How Legally Compounded Peptide Access Works

In general terms, a legally compounded medication in the U.S. is prepared only after an individual patient is evaluated by a licensed prescriber who determines a compounded preparation is appropriate and issues a valid, patient-specific prescription [16]. The preparation is then made by a state-licensed 503A compounding pharmacy (patient-specific) or, for larger volumes, by an FDA-registered 503B outsourcing facility [16].

The sequence is: a licensed-prescriber evaluation — which may begin through telehealth as a front-end consultation channel — leads to a valid prescription, which is filled by a 503A pharmacy or sourced from a 503B facility [16]. Telehealth is a route to that prescriber evaluation, not a separate legal status; it does not expand which substances may be compounded and does not remove the need for a legitimate clinical evaluation and a valid prescription [16]. And the ingredient-eligibility caveat governs throughout: a substance FDA has flagged for significant safety risks is not eligible for routine 503A compounding while that status stands [17].
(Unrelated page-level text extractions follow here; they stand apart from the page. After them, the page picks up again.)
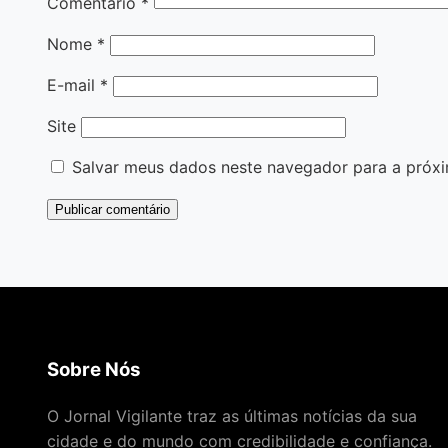
Comentário
*
Nome
*
E-mail
*
Site
Salvar meus dados neste navegador para a próxi
Sobre Nós
O Jornal Vigilante traz as últimas notícias da sua
cidade e do mundo com credibilidade e confiança.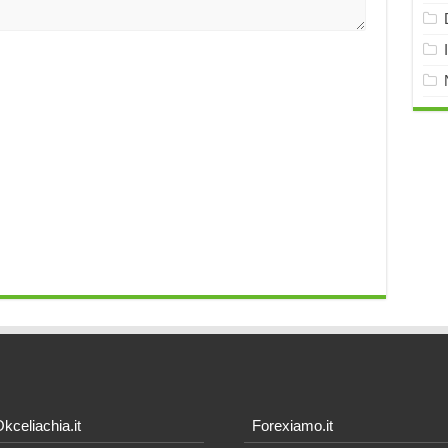
kceliachia.it
Forexiamo.it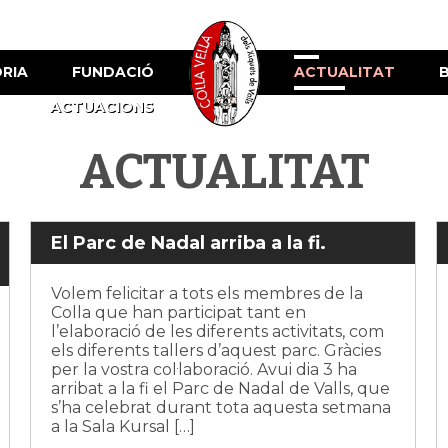
ÒRIA
FUNDACIÓ
ACTUALITAT
ACTUACIONS
ACTUALITAT
El Parc de Nadal arriba a la fi.
Volem felicitar a tots els membres de la
Colla que han participat tant en
l’elaboració de les diferents activitats, com
els diferents tallers d’aquest parc. Gràcies
per la vostra col·laboració. Avui dia 3 ha
arribat a la fi el Parc de Nadal de Valls, que
s’ha celebrat durant tota aquesta setmana
a la Sala Kursal […]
This page is general information about the regulatory landscape. It is not medical or legal advice, and it is not an offer to sell or supply any substance. It names no pharmacy, clinic, telehealth provider, or vendor, and it provides no dosing or administration instructions.

Anti-Doping Status in Sport

Separately from the FDA framework, MOTS-c is treated as a prohibited substance in elite sport. Anti-doping authorities such as USADA and WADA classify it among peptide and metabolic-modulator agents prohibited at all times, and athlete use can result in sanctions. This is an anti-doping classification governing competition, distinct from the FDA compounding question above, and it is one more reason the access picture for MOTS-c is narrow rather than open. The published findings that drive interest in the compound are summarized under MOTS-c metabolic research.